## Excerpt provided
* * * * * * *

EORTC 2015: Molecular fidelity of patient-derived xenograft (PDX) models to original human tumor and to The Cancer Genome Atlas (TCGA)


Molecular fidelity of patient-derived xenograft (PDX) models to original human tumor and to The Cancer Genome Atlas (TCGA)


Ido Ben-Zvi1, Ido Sloma1, Tim Khor1, Daniel Ciznadija1, Amanda Katz1, David Vasquez1, David Sidransky2, Keren Paz11Champions Oncology, Baltimore, MD; 2Johns Hopkins University School of Medicine, Baltimore, MD

Presented at

EORTC 2015


Patient-derived xenograft (PDX) models, also know as Champions TumorGraft® models, maintain the complex intra-tumoral biology of the primary tumor.  Over 250 of the Champions models, ranging over a wide variety of solid tumors and passaging generation, have been analyzed using whole exome sequencing (WES) and RNA sequencing (RNAseq).  SNPs, InDels and copy number alterations (CNAs) data have been generated for each models, following the Genome Analysis Toolkit (GATK).  While several publications compare small numbers of PDX models and human tumors on the molecular level, this is the first known comprehensive analysis whereby the molecular fidelity of the PDX platform is corroborated across several cancer types and throughout different mouse generations.

* * * * * * *

## Items from a data source
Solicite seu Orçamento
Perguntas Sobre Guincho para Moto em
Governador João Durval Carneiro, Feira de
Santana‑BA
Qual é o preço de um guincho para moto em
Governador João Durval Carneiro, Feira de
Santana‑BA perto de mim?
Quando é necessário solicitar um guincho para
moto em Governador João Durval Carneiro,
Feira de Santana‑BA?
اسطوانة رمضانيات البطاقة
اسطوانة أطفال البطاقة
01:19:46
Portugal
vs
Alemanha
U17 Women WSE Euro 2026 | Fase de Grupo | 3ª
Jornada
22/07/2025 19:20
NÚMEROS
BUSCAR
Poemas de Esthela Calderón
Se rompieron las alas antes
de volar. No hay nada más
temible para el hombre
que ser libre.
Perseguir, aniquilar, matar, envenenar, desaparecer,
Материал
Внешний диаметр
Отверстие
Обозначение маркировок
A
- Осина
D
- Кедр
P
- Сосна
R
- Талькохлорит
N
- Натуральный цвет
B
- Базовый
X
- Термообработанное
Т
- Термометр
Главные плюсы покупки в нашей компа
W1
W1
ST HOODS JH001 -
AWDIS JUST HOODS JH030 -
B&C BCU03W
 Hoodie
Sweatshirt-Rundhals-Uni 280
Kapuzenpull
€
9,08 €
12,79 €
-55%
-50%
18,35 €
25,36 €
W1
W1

* * * * * * *

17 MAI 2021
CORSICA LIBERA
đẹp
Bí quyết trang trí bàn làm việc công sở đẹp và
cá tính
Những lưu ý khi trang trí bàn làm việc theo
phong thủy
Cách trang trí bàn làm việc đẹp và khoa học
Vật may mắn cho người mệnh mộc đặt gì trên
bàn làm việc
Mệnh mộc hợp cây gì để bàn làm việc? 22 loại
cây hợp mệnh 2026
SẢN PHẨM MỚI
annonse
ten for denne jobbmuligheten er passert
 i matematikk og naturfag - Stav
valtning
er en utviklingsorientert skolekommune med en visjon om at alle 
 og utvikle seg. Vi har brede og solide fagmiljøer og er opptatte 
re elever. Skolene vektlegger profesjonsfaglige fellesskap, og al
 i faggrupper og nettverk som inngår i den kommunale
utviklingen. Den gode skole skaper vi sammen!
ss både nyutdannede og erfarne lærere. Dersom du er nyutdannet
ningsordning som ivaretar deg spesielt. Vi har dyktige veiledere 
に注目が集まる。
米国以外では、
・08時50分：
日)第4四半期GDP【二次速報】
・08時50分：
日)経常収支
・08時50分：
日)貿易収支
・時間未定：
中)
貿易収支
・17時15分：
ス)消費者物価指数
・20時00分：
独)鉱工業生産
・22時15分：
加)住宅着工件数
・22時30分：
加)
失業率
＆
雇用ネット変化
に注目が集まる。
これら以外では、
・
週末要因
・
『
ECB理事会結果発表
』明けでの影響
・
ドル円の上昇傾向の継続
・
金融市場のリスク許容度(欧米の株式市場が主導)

* * * * * * *

## Problems to work on
[a] Reproduce everything in the abstract on PDX model fidelity from "Presented at" down to "different mouse generations.".
[b] Write the next part of the abstract on the molecular fidelity of PDX models, picking up after its last sentence.

## Answer section
[a]
Presented at

EORTC 2015


Patient-derived xenograft (PDX) models, also know as Champions TumorGraft® models, maintain the complex intra-tumoral biology of the primary tumor.  Over 250 of the Champions models, ranging over a wide variety of solid tumors and passaging generation, have been analyzed using whole exome sequencing (WES) and RNA sequencing (RNAseq).  SNPs, InDels and copy number alterations (CNAs) data have been generated for each models, following the Genome Analysis Toolkit (GATK).  While several publications compare small numbers of PDX models and human tumors on the molecular level, this is the first known comprehensive analysis whereby the molecular fidelity of the PDX platform is corroborated across several cancer types and throughout different mouse generations.

[b]
First we compared PDXs to their original human counterparts using a preliminary group of four PDX models with available matching human paitent WES data.  Patient tumor source included dedifferentiated liposarcoma, synovial sarcoma, renal cell carcinoma and squamous cell carcinoma of the lung.  PDX passages ranged from 2 to 4.  We compared called mutation and a high percentage of identified human tumor mutations were present in the PDX models (42-84%), with the lowest scoring model also showing signs of normal contamination in the human tumor sample.  For CNAs in oncogenic sites, we saw an average of 65% of human tumor alterations recurring in the PDX models.  This was observed, despite inherent difficulties due to exome based CNA analysis methods.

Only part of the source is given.